── Input for this task ──

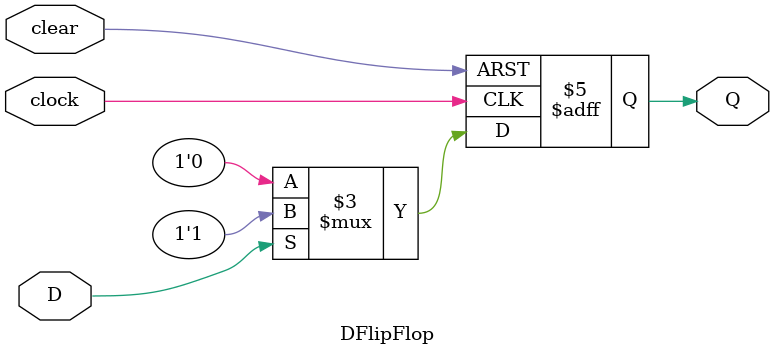
<source format=sv>
module DFlipFlop (
  input wire D,
  input wire clock,
  input wire clear,
  output wire Q
);

  always_ff @(posedge clock or posedge clear) begin
    if (clear)
      Q <= 1'b0; // Clear the flip-flop asynchronously when clear is active
    else if (D)
      Q <= 1'b1; // Set Q to 1 when D is high
    else
      Q <= 1'b0; // Reset Q to 0 when D is low
  end

endmodule


</source>
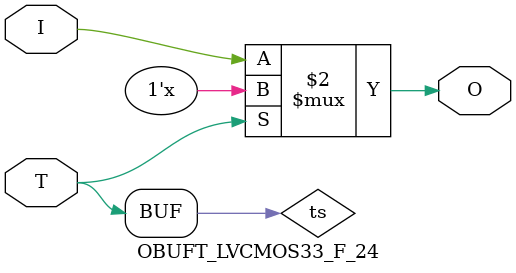
<source format=v>

/*

FUNCTION	: TRI-STATE OUTPUT BUFFER

*/

`celldefine
`timescale  100 ps / 10 ps

module OBUFT_LVCMOS33_F_24 (O, I, T);

    output O;

    input  I, T;

    or O1 (ts, 1'b0, T);
    bufif0 T1 (O, I, ts);

endmodule

</source>
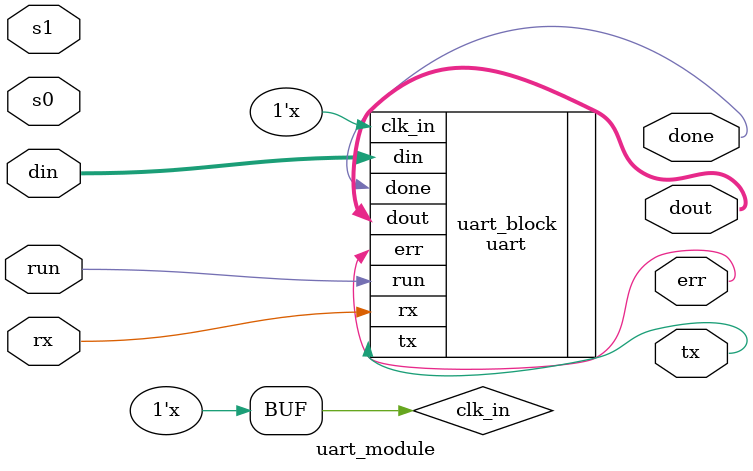
<source format=sv>
 
`include "uart_main.sv"
 module uart_module(din, s0, s1, run, rx, tx, dout, done, err);
  input [7:0] din;
  input run;
  input rx;
  input s0;
  input s1;
  
  output reg tx;
  output reg done;
  output reg err;
  output reg [7:0] dout;
  
  bit clk_in;
  int tp;
  always #(tp/2) clk_in=~clk_in;
  
  uart uart_block(
    .tx(tx),
    .rx(rx),
    .run(run),
    .din(din),
    .dout(dout),
    .clk_in(clk_in),
    .err(err),
    .done(done)
   );

  assign tp=s1?(s0?(26):(52)):(s0?(104):(208));

endmodule

</source>
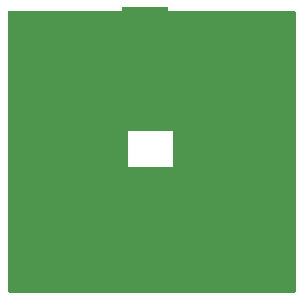
<source format=gbr>
%TF.GenerationSoftware,KiCad,Pcbnew,(5.1.10)-1*%
%TF.CreationDate,2023-09-10T10:41:42-05:00*%
%TF.ProjectId,perovskite_contact_board,7065726f-7673-46b6-9974-655f636f6e74,V3*%
%TF.SameCoordinates,Original*%
%TF.FileFunction,Soldermask,Top*%
%TF.FilePolarity,Negative*%
%FSLAX46Y46*%
G04 Gerber Fmt 4.6, Leading zero omitted, Abs format (unit mm)*
G04 Created by KiCad (PCBNEW (5.1.10)-1) date 2023-09-10 10:41:42*
%MOMM*%
%LPD*%
G01*
G04 APERTURE LIST*
%ADD10R,1.700000X1.700000*%
%ADD11R,4.000000X4.000000*%
%ADD12R,3.800000X7.400000*%
%ADD13C,0.254000*%
%ADD14C,0.100000*%
G04 APERTURE END LIST*
D10*
%TO.C,JP102.7*%
X162560000Y-100584000D03*
%TD*%
%TO.C,JP102.6*%
X173228000Y-119126000D03*
%TD*%
%TO.C,JP102.5*%
X173228000Y-110744000D03*
%TD*%
%TO.C,JP102.4*%
X173482000Y-102616000D03*
%TD*%
%TO.C,JP102.3*%
X152908000Y-102616000D03*
%TD*%
%TO.C,JP102.2*%
X152908000Y-110744000D03*
%TD*%
%TO.C,JP102.1*%
X152908000Y-119126000D03*
%TD*%
%TO.C,JP102.8*%
X162560000Y-120396000D03*
%TD*%
D11*
%TO.C,U3*%
X162577500Y-100463000D03*
X162577500Y-120663000D03*
X173177500Y-110763000D03*
X152877500Y-110713000D03*
D12*
X173377500Y-118913000D03*
X173377500Y-102463000D03*
X152777500Y-102463000D03*
X152777500Y-118913000D03*
%TD*%
D13*
X175133000Y-122555000D02*
X151003000Y-122555000D01*
X151003000Y-108839000D01*
X160909000Y-108839000D01*
X160909000Y-112141000D01*
X164973000Y-112141000D01*
X164973000Y-108839000D01*
X160909000Y-108839000D01*
X151003000Y-108839000D01*
X151003000Y-98933000D01*
X175133000Y-98933000D01*
X175133000Y-122555000D01*
D14*
G36*
X175133000Y-122555000D02*
G01*
X151003000Y-122555000D01*
X151003000Y-108839000D01*
X160909000Y-108839000D01*
X160909000Y-112141000D01*
X164973000Y-112141000D01*
X164973000Y-108839000D01*
X160909000Y-108839000D01*
X151003000Y-108839000D01*
X151003000Y-98933000D01*
X175133000Y-98933000D01*
X175133000Y-122555000D01*
G37*
M02*

</source>
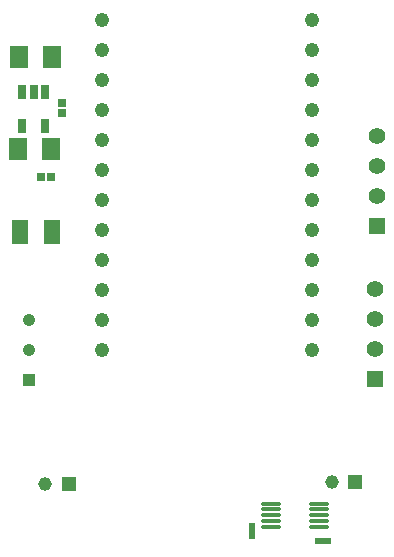
<source format=gbs>
G04 Layer_Color=16711935*
%FSLAX24Y24*%
%MOIN*%
G70*
G01*
G75*
%ADD48R,0.0316X0.0316*%
%ADD54R,0.0454X0.0454*%
%ADD55C,0.0454*%
%ADD56R,0.0552X0.0552*%
%ADD57C,0.0552*%
%ADD58C,0.0415*%
%ADD59R,0.0415X0.0415*%
%ADD60C,0.0480*%
%ADD61R,0.0316X0.0316*%
%ADD62R,0.0198X0.0277*%
%ADD63R,0.0592X0.0730*%
%ADD64R,0.0277X0.0198*%
%ADD65O,0.0689X0.0138*%
%ADD66R,0.0552X0.0198*%
%ADD67R,0.0316X0.0493*%
D48*
X-4440Y5096D02*
D03*
Y5450D02*
D03*
D54*
X-4200Y-7250D02*
D03*
X5337Y-7200D02*
D03*
D55*
X-4987Y-7250D02*
D03*
X4550Y-7200D02*
D03*
D56*
X6000Y-3750D02*
D03*
X6050Y1350D02*
D03*
D57*
X6000Y-2750D02*
D03*
Y-1750D02*
D03*
Y-750D02*
D03*
X6050Y4350D02*
D03*
Y3350D02*
D03*
Y2350D02*
D03*
D58*
X-5550Y-1800D02*
D03*
Y-2800D02*
D03*
D59*
Y-3800D02*
D03*
D60*
X3914Y-1802D02*
D03*
X3914Y-2802D02*
D03*
X3914Y-802D02*
D03*
Y198D02*
D03*
Y1198D02*
D03*
Y2198D02*
D03*
Y3198D02*
D03*
Y4198D02*
D03*
Y5198D02*
D03*
Y6198D02*
D03*
Y7198D02*
D03*
Y8198D02*
D03*
X-3094Y-2802D02*
D03*
X-3094Y-1802D02*
D03*
Y-802D02*
D03*
Y198D02*
D03*
Y1198D02*
D03*
Y2198D02*
D03*
Y3198D02*
D03*
Y4198D02*
D03*
Y5198D02*
D03*
Y6198D02*
D03*
X-3094Y7198D02*
D03*
Y8198D02*
D03*
D61*
X-4786Y2970D02*
D03*
X-5140D02*
D03*
D62*
X1910Y-8968D02*
D03*
Y-8692D02*
D03*
D63*
X-4789Y3900D02*
D03*
X-5891D02*
D03*
X-4769Y6980D02*
D03*
X-5871D02*
D03*
D64*
X4408Y-9150D02*
D03*
X4132D02*
D03*
D65*
X4134Y-7909D02*
D03*
Y-8106D02*
D03*
Y-8303D02*
D03*
Y-8500D02*
D03*
Y-8697D02*
D03*
X2520Y-7909D02*
D03*
Y-8106D02*
D03*
Y-8303D02*
D03*
Y-8500D02*
D03*
Y-8697D02*
D03*
D66*
X-4776Y1435D02*
D03*
Y1238D02*
D03*
Y1042D02*
D03*
Y845D02*
D03*
X-5824Y1435D02*
D03*
Y1238D02*
D03*
Y1042D02*
D03*
Y845D02*
D03*
D67*
X-5754Y4689D02*
D03*
X-5006D02*
D03*
Y5811D02*
D03*
X-5380D02*
D03*
X-5754D02*
D03*
M02*

</source>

───

### What to work on
Show all lines above containing "when".

### Exercise answer
      Q <= 1'b0; // Clear the flip-flop asynchronously when clear is active
      Q <= 1'b1; // Set Q to 1 when D is high
      Q <= 1'b0; // Reset Q to 0 when D is low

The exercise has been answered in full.